Extremisten auf dem Vormarsch: „Beunruhigende Netzwerkbildung“

Das Bundesamt für Verfassungsschutz warnt vor immer erfolgreicheren Extremisten. Der neue Chef will auch Neurechte im Auge behalten.

Rechte demonstrieren in Chemnitz

„Neue Dynamik“: In Chemnitz demonstrierten bereits Rechtsextreme Hand in Hand mit Bürgern Foto: dpa

BERLIN taz | Die Warnung von Verfassungsschutzchef Thomas Haldenwang ist ernst. Es gebe eine „neue Dynamik“ im Rechtsextremismus, eine „beunruhigende Netzwerkbildung“. Auch auf linksextremer Seite weichten Grenzen zu bürgerlichem Protest auf, falle das Gewalt-Tabu gegen Personen. Und im Internet florierten Falschmeldungen. All dies sei ein „handfestes Problem“.

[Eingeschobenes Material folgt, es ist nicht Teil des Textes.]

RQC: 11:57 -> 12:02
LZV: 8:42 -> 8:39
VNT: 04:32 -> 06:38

Haldenwang spricht seine Warnung am Montag auf dem alljährlichen Symposium seines Bundesamts in Berlin aus. Ging es dort in den letzten Jahren, unter Hans-Georg Maaßen, zumeist um den Islamismus, setzt Haldenwang – seit Herbst 2018 im Amt – diesmal einen anderen Schwerpunkt: die „Entgrenzung“ des Extremismus.

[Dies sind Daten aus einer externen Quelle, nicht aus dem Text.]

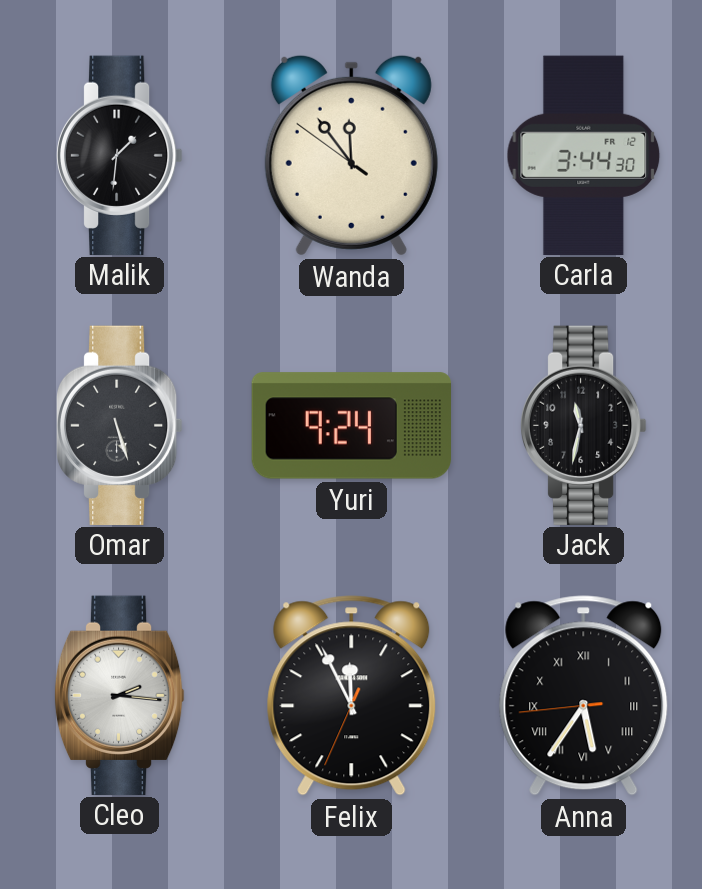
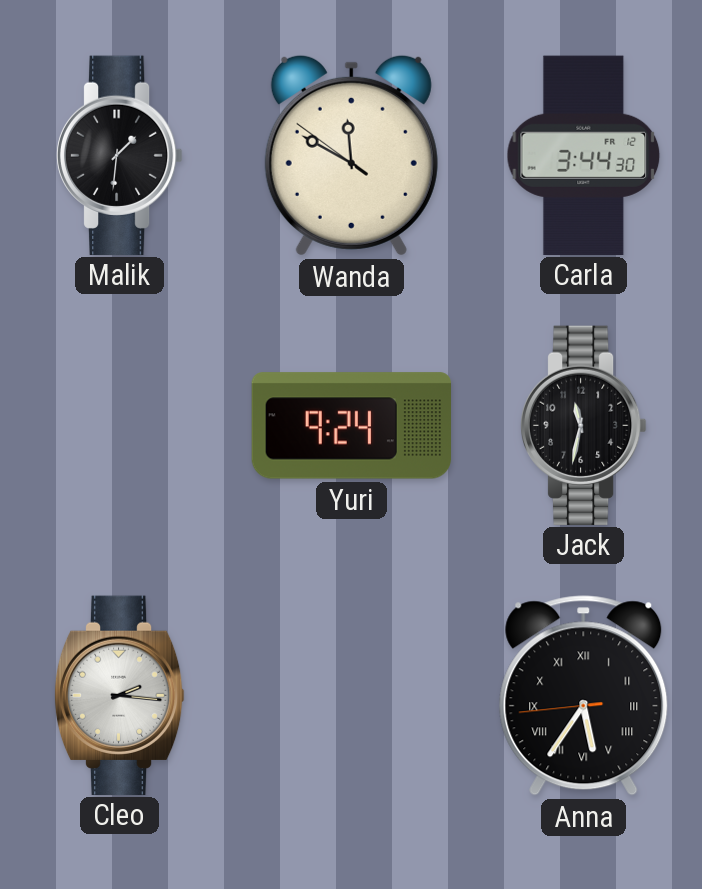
Wanda: 11:53 -> 11:49
Omar: 5:27 -> none
Felix: 11:55 -> none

Demokratische Spielregeln würden zunehmend infrage gestellt, warnt Haldenwang. Extremisten würden Unzufriedenheiten in der Mitte der Gesellschaft aufgreifen, den Staat verächtlich machen, sein Gewaltmonopol infrage stellen und mit Fake News „Verwirrung und Zwietracht“ stiften. Gerade in sozialen Onlinemedien nehme sein Amt ein „massives Einprasseln von Falschmeldungen“ wahr.

Und die Extremisten seien damit erfolgreich, so Haldenwang: Lange lehnte die Gesellschaftsmitte ein Zusammentun mit Radikalen ab – diese Schranke sei gefallen. In Chemnitz habe man dies auf rechtsextremer Seite gesehen, im Hambacher Forst auf der linksextremen. Und das habe Folgen: Gewalt werde wieder enthemmter. Am Ende stünden „ganz konkrete Opfer“ – angegriffene Migranten, Politiker, Polizisten, Journalisten.

Kurswechsel unter Haldenwang

Die „Entgrenzung“ des Extremismus ist der Begriff der Stunde in den Sicherheitsbehörden. Und einer der ersten Schwerpunkte von Haldenwang. Bereits mit Amtsantritt stockte er seine Rechtsextremismusabteilung um 50 Prozent auf. Zu Jahresbeginn stufte er die AfD als extremistischen Prüffall ein.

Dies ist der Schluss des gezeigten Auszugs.